- Kholus Location within Iran
- Coordinates: 27°06′44″N 54°19′11″E﻿ / ﻿27.11222°N 54.31972°E
- Country: Iran
- Province: Hormozgan
- County: Bastak
- Bakhsh: Kukherd
- Rural District: Harang

Population (2006)
- • Total: 953
- Time zone: UTC+3:30 (IRST)
- • Summer (DST): UTC+4:30 (IRDT)

= Kholus =

Kholus (خلوص, also Romanized as Kholūş and Kholoos; also known as Kholū and Khulu) is a village in Harang Rural District, Kukherd District, Bastak County, Hormozgan Province, Iran.

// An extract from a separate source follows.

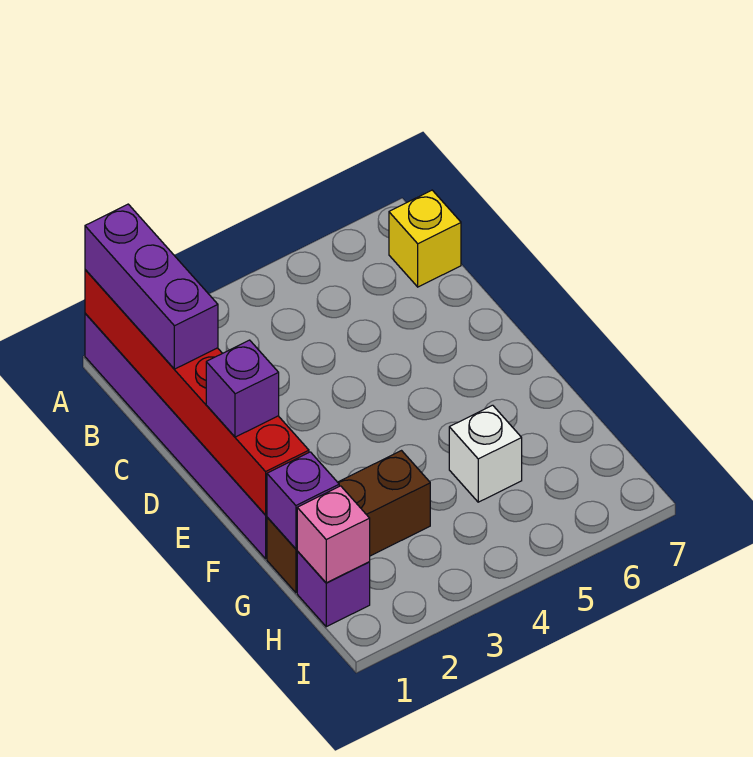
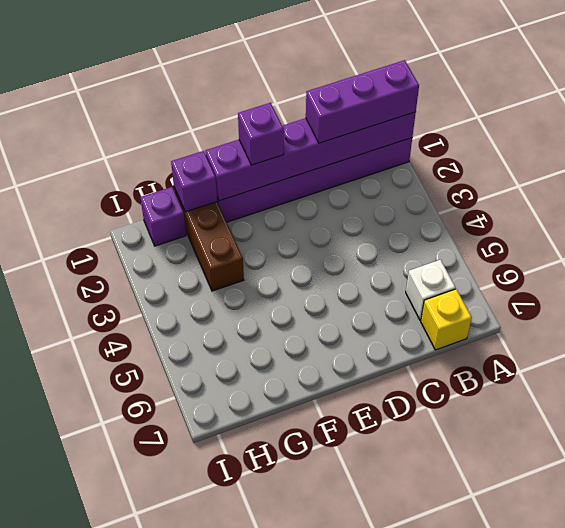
red 1x6 brick [85,270,309,515] -> purple 1x6 brick [205,112,416,201]
white 1x1 brick [449,405,522,502] -> white 1x1 brick moved to [406,260,456,320]
pink 1x1 brick [297,486,370,583] -> none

At the 2006 census, its population was 953, in 189 families.

== History & language ==
This village differs from the Achomi/Larestani people who reside in Bastak County. In this town as well as Gotav the language spoken is an isolated community in Iran, which is the Kholusi Language it is most widely believed to be dialect of the Sindhi Language which is an Indo-Iranic language native to the southeastern Sindh region of Pakistan and small part of northwestern India. It is not confirmed when exactly their ancestors settled in the region but it is most likely that it was long ago. The inhabitants are Sunni Muslims like the majority of the immediate surrounding area western Hormozgan.